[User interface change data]
----------

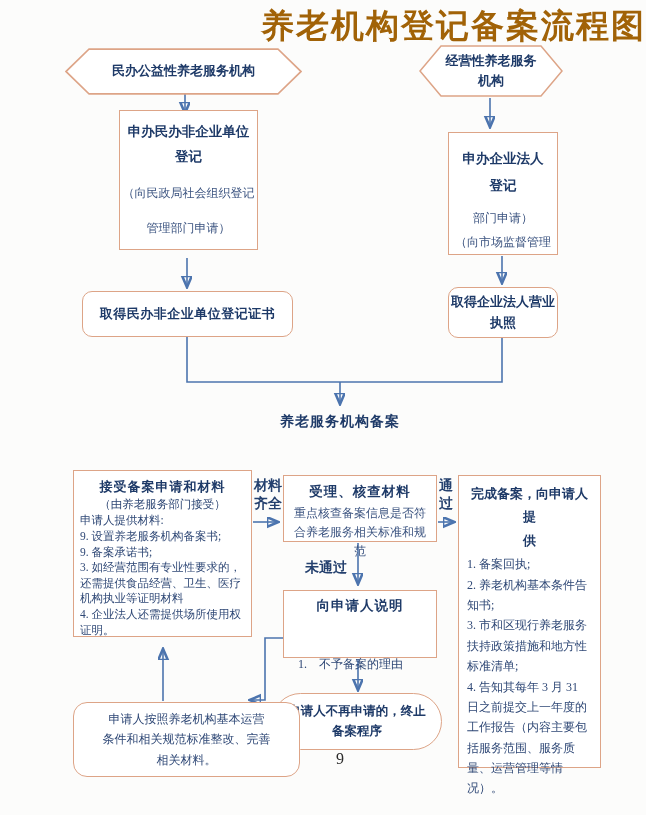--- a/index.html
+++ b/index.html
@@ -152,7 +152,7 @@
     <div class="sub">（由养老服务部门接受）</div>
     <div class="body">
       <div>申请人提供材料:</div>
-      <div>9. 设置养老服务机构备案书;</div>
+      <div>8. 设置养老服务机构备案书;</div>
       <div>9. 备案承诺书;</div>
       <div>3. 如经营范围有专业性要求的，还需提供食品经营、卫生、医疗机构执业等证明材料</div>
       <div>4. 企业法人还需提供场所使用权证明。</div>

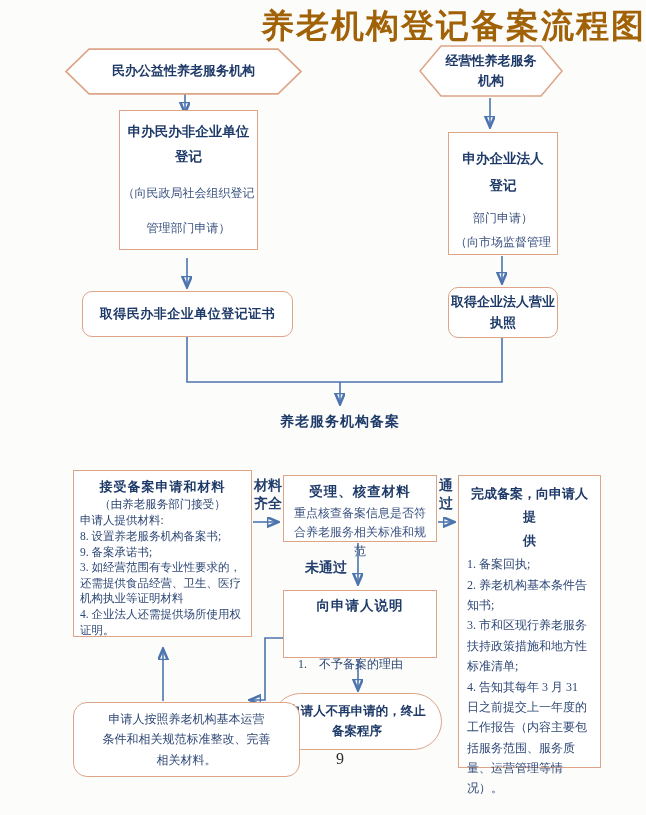--- a/index.html
+++ b/index.html
@@ -153,7 +153,7 @@
     <div class="body">
       <div>申请人提供材料:</div>
       <div>8. 设置养老服务机构备案书;</div>
-      <div>9. 备案承诺书;</div>
+      <div>8. 备案承诺书;</div>
       <div>3. 如经营范围有专业性要求的，还需提供食品经营、卫生、医疗机构执业等证明材料</div>
       <div>4. 企业法人还需提供场所使用权证明。</div>
     </div>

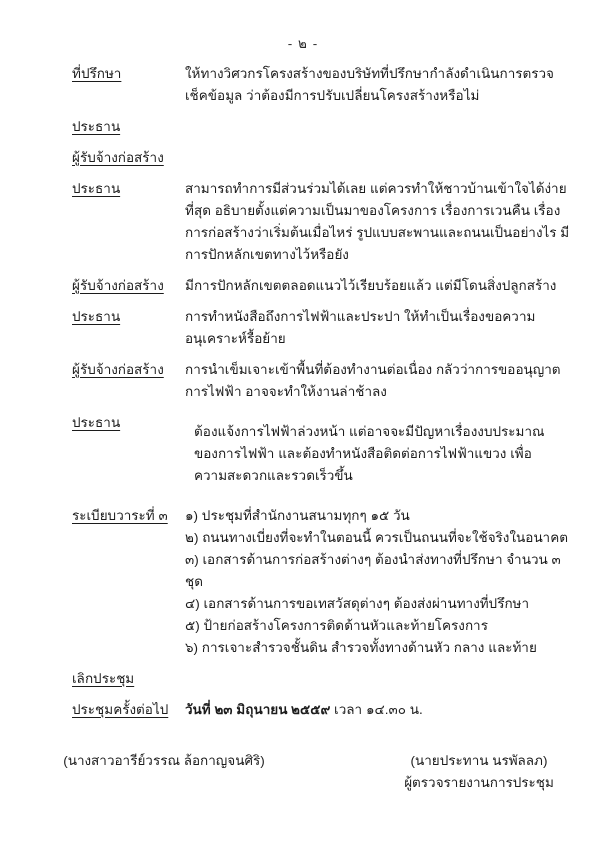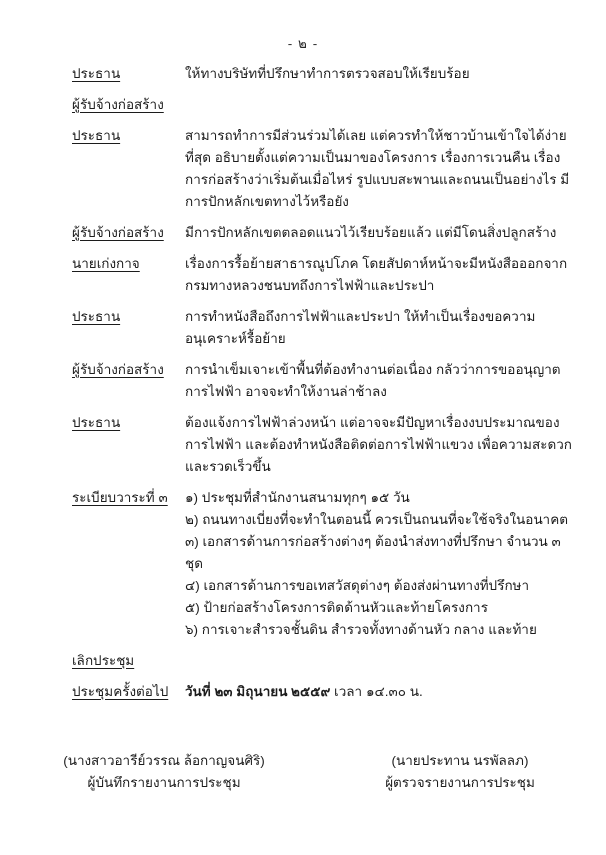--- a/index.html
+++ b/index.html
@@ -69,6 +69,10 @@
 
   <div class="doc">
 
+    <div class="row">
+      <div class="row-label">ที่ปรึกษา</div>
+      <div class="row-content">ให้ทางวิศวกรโครงสร้างของบริษัทที่ปรึกษากำลังดำเนินการตรวจเช็คข้อมูล ว่าต้องมีการปรับเปลี่ยนโครงสร้างหรือไม่</div>
+    </div>
 
     <div class="row">
       <div class="row-label">ประธาน</div>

----------

PROMPT = Each line of the records above must be repeated exactly, but no picture belongs in the copy.

THE COMPLETED TASK =
--- a/index.html
+++ b/index.html
@@ -152,7 +152,7 @@
     <div class="sub">（由养老服务部门接受）</div>
     <div class="body">
       <div>申请人提供材料:</div>
-      <div>9. 设置养老服务机构备案书;</div>
+      <div>8. 设置养老服务机构备案书;</div>
       <div>9. 备案承诺书;</div>
       <div>3. 如经营范围有专业性要求的，还需提供食品经营、卫生、医疗机构执业等证明材料</div>
       <div>4. 企业法人还需提供场所使用权证明。</div>

--- a/index.html
+++ b/index.html
@@ -153,7 +153,7 @@
     <div class="body">
       <div>申请人提供材料:</div>
       <div>8. 设置养老服务机构备案书;</div>
-      <div>9. 备案承诺书;</div>
+      <div>8. 备案承诺书;</div>
       <div>3. 如经营范围有专业性要求的，还需提供食品经营、卫生、医疗机构执业等证明材料</div>
       <div>4. 企业法人还需提供场所使用权证明。</div>
     </div>

--- a/index.html
+++ b/index.html
@@ -69,6 +69,10 @@
 
   <div class="doc">
 
+    <div class="row">
+      <div class="row-label">ที่ปรึกษา</div>
+      <div class="row-content">ให้ทางวิศวกรโครงสร้างของบริษัทที่ปรึกษากำลังดำเนินการตรวจเช็คข้อมูล ว่าต้องมีการปรับเปลี่ยนโครงสร้างหรือไม่</div>
+    </div>
 
     <div class="row">
       <div class="row-label">ประธาน</div>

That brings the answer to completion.